[Start of section]
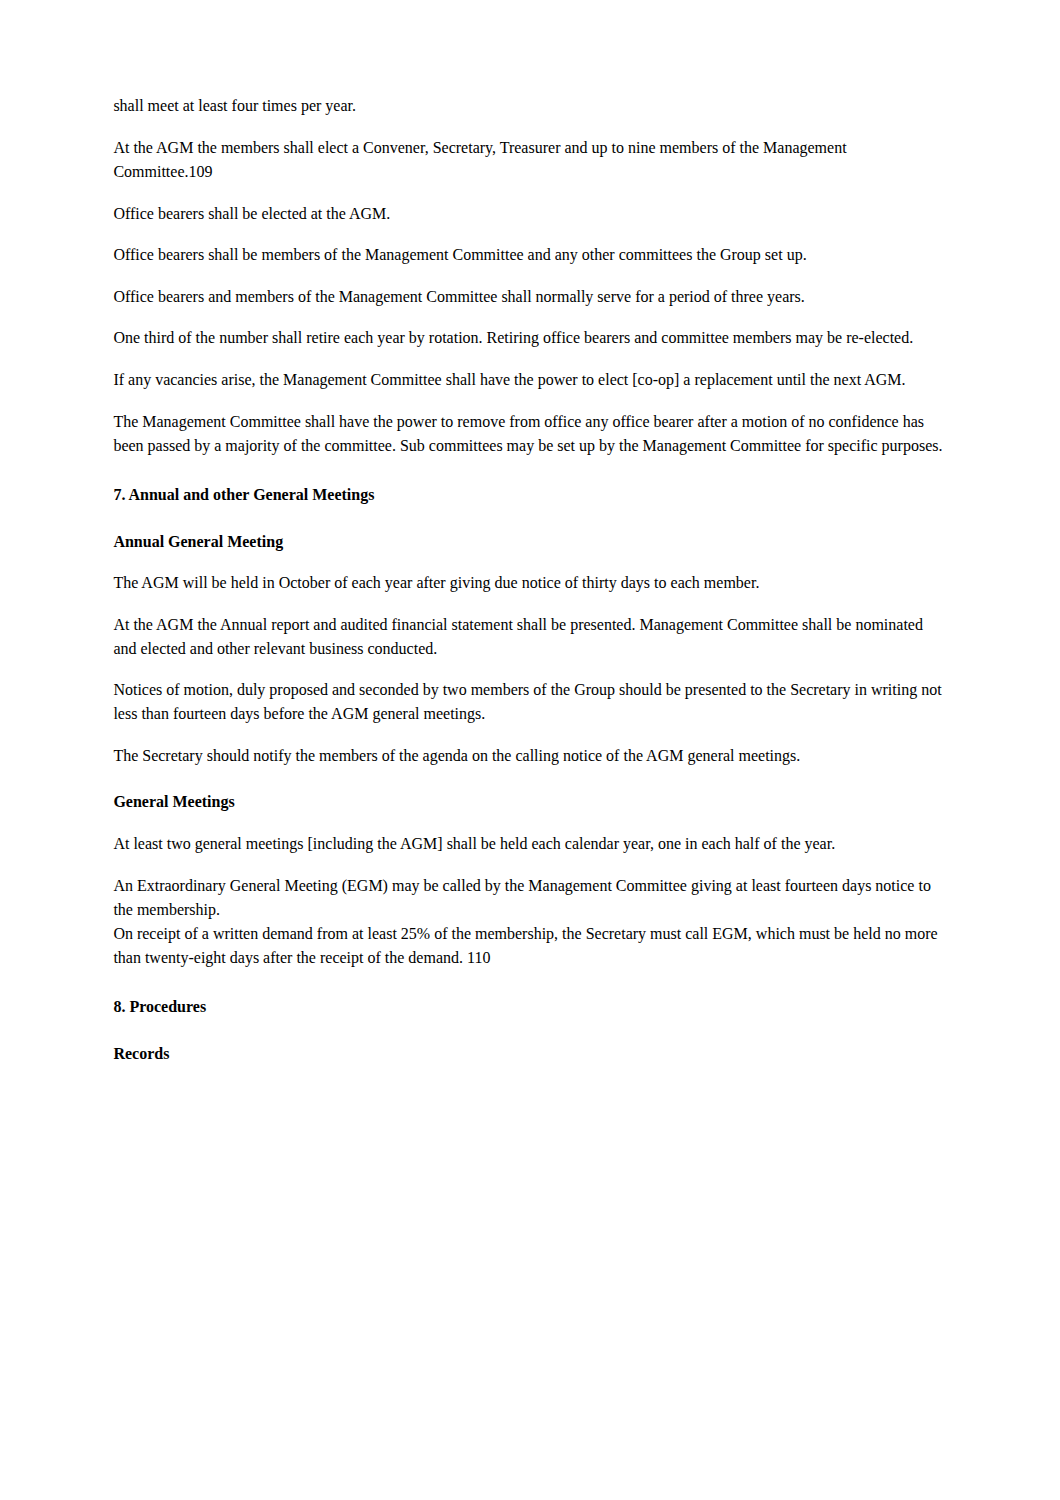shall meet at least four times per year.
At the AGM the members shall elect a Convener, Secretary, Treasurer and up to nine members of the Management Committee.109
Office bearers shall be elected at the AGM.
Office bearers shall be members of the Management Committee and any other committees the Group set up.
Office bearers and members of the Management Committee shall normally serve for a period of three years.
One third of the number shall retire each year by rotation. Retiring office bearers and committee members may be re-elected.
If any vacancies arise, the Management Committee shall have the power to elect [co-op] a replacement until the next AGM.
The Management Committee shall have the power to remove from office any office bearer after a motion of no confidence has been passed by a majority of the committee. Sub committees may be set up by the Management Committee for specific purposes.
7. Annual and other General Meetings
Annual General Meeting
The AGM will be held in October of each year after giving due notice of thirty days to each member.
At the AGM the Annual report and audited financial statement shall be presented. Management Committee shall be nominated and elected and other relevant business conducted.
Notices of motion, duly proposed and seconded by two members of the Group should be presented to the Secretary in writing not less than fourteen days before the AGM general meetings.
The Secretary should notify the members of the agenda on the calling notice of the AGM general meetings.
General Meetings
At least two general meetings [including the AGM] shall be held each calendar year, one in each half of the year.
An Extraordinary General Meeting (EGM) may be called by the Management Committee giving at least fourteen days notice to the membership.
On receipt of a written demand from at least 25% of the membership, the Secretary must call EGM, which must be held no more than twenty-eight days after the receipt of the demand. 110
8. Procedures
Records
[End of section]
* **Task to carry out**
In repeating the lines above, keep the wording exact and leave every picture out.

* **Problem solution**
shall meet at least four times per year.
At the AGM the members shall elect a Convener, Secretary, Treasurer and up to nine members of the Management Committee.109
Office bearers shall be elected at the AGM.
Office bearers shall be members of the Management Committee and any other committees the Group set up.
Office bearers and members of the Management Committee shall normally serve for a period of three years.
One third of the number shall retire each year by rotation. Retiring office bearers and committee members may be re-elected.
If any vacancies arise, the Management Committee shall have the power to elect [co-op] a replacement until the next AGM.
The Management Committee shall have the power to remove from office any office bearer after a motion of no confidence has been passed by a majority of the committee. Sub committees may be set up by the Management Committee for specific purposes.
7. Annual and other General Meetings
Annual General Meeting
The AGM will be held in October of each year after giving due notice of thirty days to each member.
At the AGM the Annual report and audited financial statement shall be presented. Management Committee shall be nominated and elected and other relevant business conducted.
Notices of motion, duly proposed and seconded by two members of the Group should be presented to the Secretary in writing not less than fourteen days before the AGM general meetings.
The Secretary should notify the members of the agenda on the calling notice of the AGM general meetings.
General Meetings
At least two general meetings [including the AGM] shall be held each calendar year, one in each half of the year.
An Extraordinary General Meeting (EGM) may be called by the Management Committee giving at least fourteen days notice to the membership.
On receipt of a written demand from at least 25% of the membership, the Secretary must call EGM, which must be held no more than twenty-eight days after the receipt of the demand. 110
8. Procedures
Records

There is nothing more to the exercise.